Medea is the victim of divorce. She had no say in her situations, since in ancient Greece men could divorce their wives with the simple announcement of separation. Medea’s husband, Jason, left her when offered the chance to elevate his social status through the marriage of a princess. It is because of society’s rules that Medea was forced into actions that would later bring about her down fall. Society can be held accountable for Medea’s tragedy. Medea endures great suffering and humiliation because of Jason’s divorce. A woman in ancient Greece lived with the constant fear that her husband may someday divorce her. The same was not true for men. No matter how caustic he treated her, a woman could not divorce her husband. It is because of society’s treatment of her that Medea is forced to slay her children Because of society’s rules Medea suffers the loss of her children. It is actually society/Jason’s fault for the death of the children. Medea kills them in the act of protecting them from facing a much crueler fate. Euripides was known speaking out for the suffering. Euripides, a critic of social injustices, used Medea to challenge the way women were treated. Medea, a cunning, strong-minded woman was hurt. She used these attributes to hurt the one(s) that scorned her. Although, society ultimately destroyed her, she was able to demonstrate her strength.
The women of Lysistrata are the casualties of war. These women lost their husbands to war, yet are examples of determination. They refuse to accept the injustice paid to them. Instead, they devised a plan to end the war even though it meant self-sacrifice. Although the plan was not enthusiastically accepted, the women did decide to withhold sex until peace was made. The women finally did succeed in their goal to end the war. The men finally succumb to the to the women’s actions, therefore, ending the war. The women of Lysistrata fought injustice with sexuality.

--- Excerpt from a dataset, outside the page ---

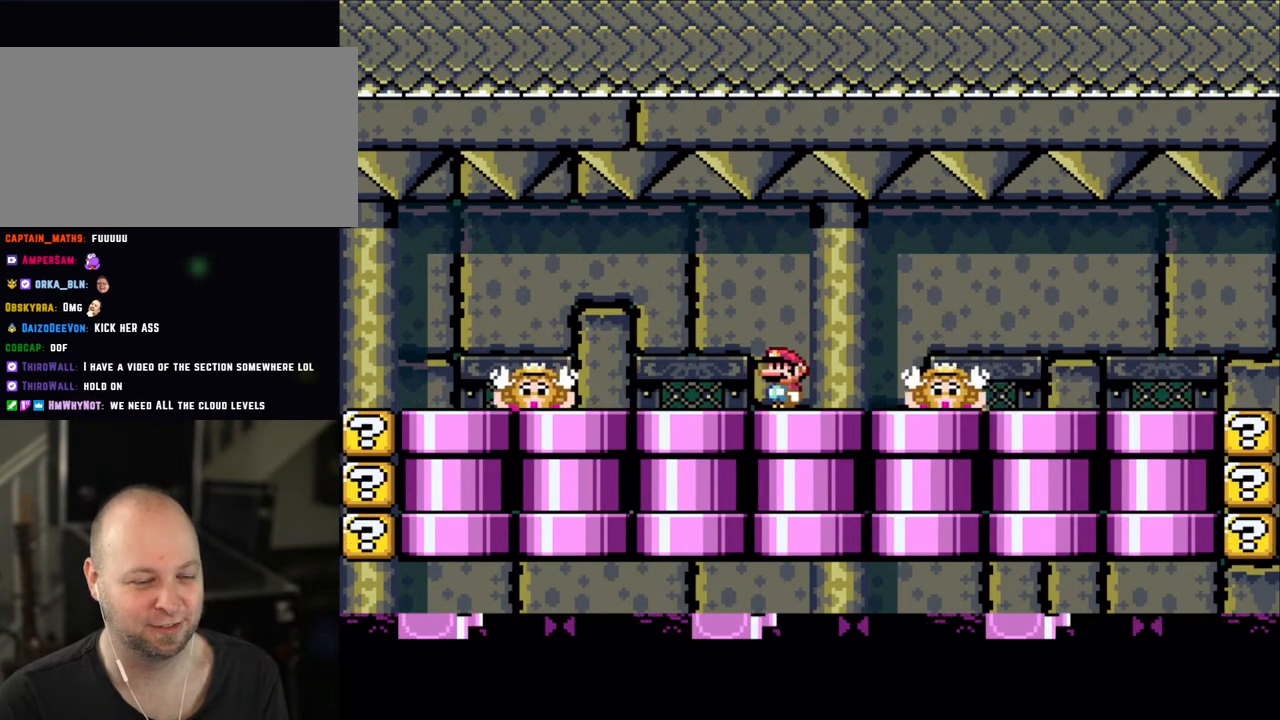
{"buttons": ["X", "DPAD_LEFT"], "events": [[50, "DPAD_LEFT", "down"], [150, "A", "down"], [150, "DPAD_LEFT", "up"], [250, "A", "up"], [250, "DPAD_RIGHT", "down"], [383, "DPAD_RIGHT", "up"], [500, "DPAD_LEFT", "down"]]}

The disservices women suffered were illustrated in the Greek plays Medea and Lysistrata. Both plays portray women as strong-minded characters faced with great suffering. The difference between the two is in their outcome. Medea, a tragedy, opposes society’s maltreatment of women with the use of counter suffering, involving death and destruction. Lysistrata, a comedy, has characters who use intelligence to overcome social evil. Lysistrata ends positively, whereas Medea does not.